## [TEXT EXTRACT]
--- Start ---

Another related term that I’ve discussed before is funding rate, which references the number of individual investigators that are seeking and getting funding, in a given fiscal year. As a person-based rather than application-based statistic, this metric counts applicants as funded whether they receive one or multiple awards in the same fiscal year. The numerator is the number of applicants receiving any funding that fiscal year, and the denominator is the number of applicants for that fiscal year. Funding rates, which are higher than either award or success rates, paint a more promising picture for your prospects of receiving NIH funding. You can find funding rate data for RPGs and R01-equivalents below and in the NIH Data Book.
Here are graphs of funding, success, and award rates for Research Project grants and for R01-equivalents only:
As you can see award rates are consistently lower than success rates each year, by about 3-5%, even when we’ve changed the number of resubmissions NIH will accept.
In summary, success rates, award rates, and funding rates each describe the “success” of NIH applicants in distinct and important ways. The choice of which rate to use depends on whether you are interested in the success of applicants by project, by submission, or by person.
Could the Rock Blog team provide a similar graphic with the funding rate, success rate, and award rate numbers for early stage investigators. I am curious to see if the differential narrows between the funding rate and the award rate, as early stage investigators might not be able to submit as many R01 applications on different projects, thus might not benefit from the higher funding rate levels observed in the graph above.
The NIH used to publish success rates of resubmissions for the same project, which typically went up indicating that submissions improved after a first review, and were accordingly rated higher. Is this still true? If success rates on resubmission were the same as on initial submission, that might indicate a serious failure of the review process, or at least indicate to researchers that it is not worth putting much effort into revision of proposals for resubmission. I have tried to get this statistic from the CIHR in Canada, unsuccessfully so far.

--- End ---

## [YOUR OBJECTIVE]
In the passage on NIH funding metrics, what serves as the denominator when calculating the funding rate?

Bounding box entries
--- Start ---

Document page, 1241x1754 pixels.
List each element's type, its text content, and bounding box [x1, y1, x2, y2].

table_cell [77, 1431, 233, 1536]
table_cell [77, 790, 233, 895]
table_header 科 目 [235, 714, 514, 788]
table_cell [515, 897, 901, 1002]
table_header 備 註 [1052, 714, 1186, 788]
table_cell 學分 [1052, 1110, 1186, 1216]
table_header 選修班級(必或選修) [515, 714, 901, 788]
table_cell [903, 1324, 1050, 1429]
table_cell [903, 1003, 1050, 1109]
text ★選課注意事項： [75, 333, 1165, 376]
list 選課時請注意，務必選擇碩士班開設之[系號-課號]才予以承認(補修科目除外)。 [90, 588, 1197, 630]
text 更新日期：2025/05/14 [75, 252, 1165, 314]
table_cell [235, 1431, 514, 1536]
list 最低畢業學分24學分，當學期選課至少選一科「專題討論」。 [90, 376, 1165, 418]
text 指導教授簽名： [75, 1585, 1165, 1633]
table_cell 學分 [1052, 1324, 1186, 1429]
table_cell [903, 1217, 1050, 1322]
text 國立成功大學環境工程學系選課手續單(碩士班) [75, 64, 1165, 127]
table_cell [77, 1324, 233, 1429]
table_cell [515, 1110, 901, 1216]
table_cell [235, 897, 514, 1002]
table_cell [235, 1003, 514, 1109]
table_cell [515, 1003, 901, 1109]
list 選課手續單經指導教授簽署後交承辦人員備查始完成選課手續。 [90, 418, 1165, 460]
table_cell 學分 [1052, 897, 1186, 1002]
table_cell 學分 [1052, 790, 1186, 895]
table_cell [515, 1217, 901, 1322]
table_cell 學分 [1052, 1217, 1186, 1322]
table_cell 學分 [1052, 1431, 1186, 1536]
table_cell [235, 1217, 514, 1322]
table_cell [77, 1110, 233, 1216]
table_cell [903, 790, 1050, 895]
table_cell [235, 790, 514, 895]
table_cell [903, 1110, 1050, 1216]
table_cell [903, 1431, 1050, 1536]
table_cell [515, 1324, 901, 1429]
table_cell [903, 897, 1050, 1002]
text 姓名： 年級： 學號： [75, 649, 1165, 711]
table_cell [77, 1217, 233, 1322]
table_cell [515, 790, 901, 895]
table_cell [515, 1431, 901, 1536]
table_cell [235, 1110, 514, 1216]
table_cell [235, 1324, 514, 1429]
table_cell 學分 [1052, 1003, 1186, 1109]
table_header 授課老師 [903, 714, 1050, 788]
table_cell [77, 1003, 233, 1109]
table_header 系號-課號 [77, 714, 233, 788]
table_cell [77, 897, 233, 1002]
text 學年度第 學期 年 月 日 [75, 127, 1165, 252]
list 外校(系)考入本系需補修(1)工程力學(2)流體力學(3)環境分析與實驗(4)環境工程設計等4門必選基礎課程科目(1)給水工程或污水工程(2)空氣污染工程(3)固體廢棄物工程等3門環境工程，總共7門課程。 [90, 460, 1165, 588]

--- End ---

## [WORKED SOLUTION]
The number of applicants for that fiscal year.